En otras palabras, la brecha entre la fuerza del deber de buena fe y el deber de equidad radica en el equilibrio que se establece en virtud de ellos entre el interés personal del accionista/accionista controlador y el bien de la empresa. De un accionista esperamos un comportamiento de buena fe que no implique abuso, del accionista mayoritario esperamos un estándar de conducta más alto, en el que se dé más peso a las consideraciones que conciernen al bienestar de la empresa. El bien de la empresa ocupa un lugar mayor entre la totalidad de las consideraciones del accionista mayoritario que el de un accionista ordinario, y el punto de equilibrio entre su interés personal y el efecto de su acción sobre el bien de la empresa es diferente del punto de equilibrio de un accionista ordinario. De hecho, en el espíritu de las observaciones del Presidente Barak en el caso Kossui (p. 285), se trata de un deber que es el resultado de un equilibrio de intereses: el accionista mayoritario tiene derecho a considerar su interés personal, pero al mismo tiempo no tiene derecho a ignorar el poder de control que tiene en sus manos y a actuar de una manera que perjudique a la sociedad, por indiferencia a las posibles consecuencias de sus acciones hacia ella. Naturalmente, la tarea de sopesar las consideraciones en situaciones de conflicto es una tarea compleja que debe realizarse caso por caso, pero el principio sigue siendo el mismo (para la interpretación del deber de equidad y el deber de buena fe en relación con el propósito de la empresa "actuar de acuerdo con consideraciones comerciales con el fin de maximizar sus ganancias", como se establece en la sección 11 de la Ley, véase Yedidya Stern Business Company Purpose 330, 332 (2009) (en adelante: Stern – Purpose); Séfora Cohen, vol. 1, 343-358).

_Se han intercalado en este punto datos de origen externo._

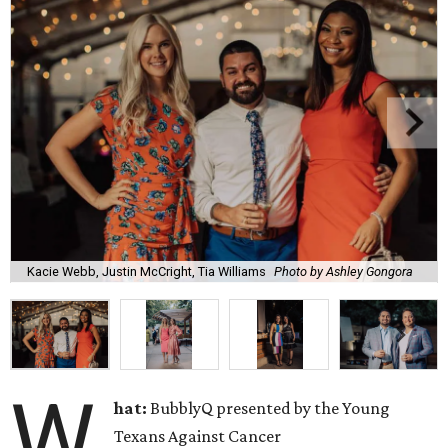
Kacie Webb, Justin McCright, Tia Williams
Photo by Ashley Gongora
W
hat:
BubblyQ presented by the Young
Texans Against Cancer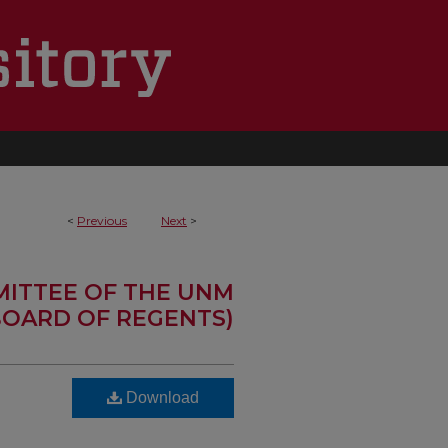
<
Previous
Next
>
MITTEE OF THE UNM
OARD OF REGENTS)
Download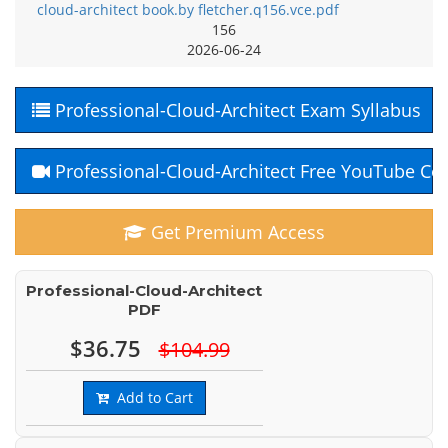
cloud-architect book.by fletcher.q156.vce.pdf
156
2026-06-24
Professional-Cloud-Architect Exam Syllabus
Professional-Cloud-Architect Free YouTube Co
Get Premium Access
Professional-Cloud-Architect
PDF
$36.75
$104.99
Add to Cart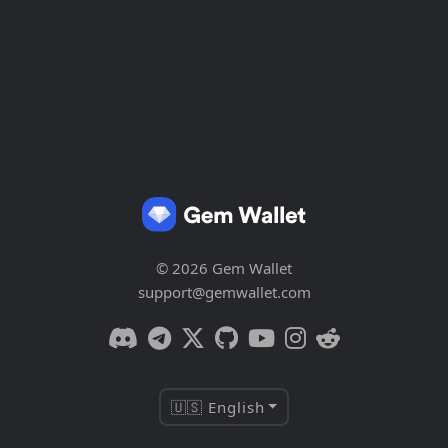
© 2026 Gem Wallet
support@gemwallet.com
🇺🇸 English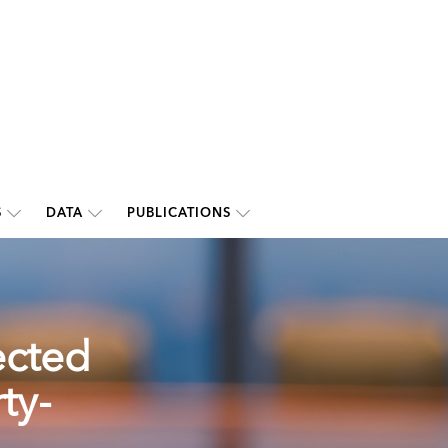
S
DATA
PUBLICATIONS
ected
ty-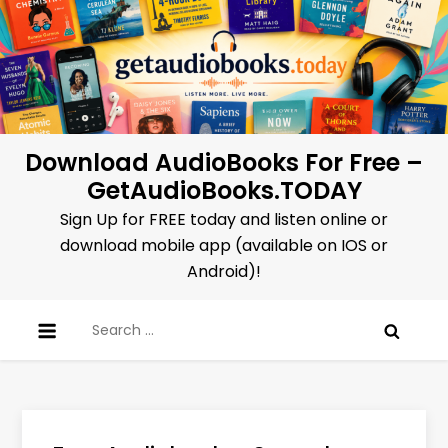
Skip
to
content
Download AudioBooks For Free –
GetAudioBooks.TODAY
Sign Up for FREE today and listen online or
download mobile app (available on IOS or
Android)!
Search
for:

- Un enfoque similar se deriva de la decisión del juez Ronen en Tel Aviv. (Financiero) 50487-06-15 GDM. Investments Ltd. v. Panamed Inc., una empresa extranjera constituida en las Seychelles [publicado en Nevo] (18 de abril de 2016). En esta decisión, se determinó que la objeción del accionista controlador al nombramiento de directores externos, sin ninguna razón y cuando es incompatible con un acuerdo previo alcanzado por las partes, equivale prima facie a un incumplimiento del deber de equidad. Así se afirma:
"Si dicho accionista actúa en virtud de su interés personal, y si se demuestra que se trata de un asunto personal que es claramente contrario al interés de la empresa... No se puede determinar que esté actuando de manera justa. [...] Si [el accionista mayoritario] prefirió su propio interés sobre el de la empresa, y si optó por votar de una manera contraria a los mejores intereses de la empresa sin tener una explicación para ello, se puede determinar que violó su deber de equidad" (ibíd., párr. 42).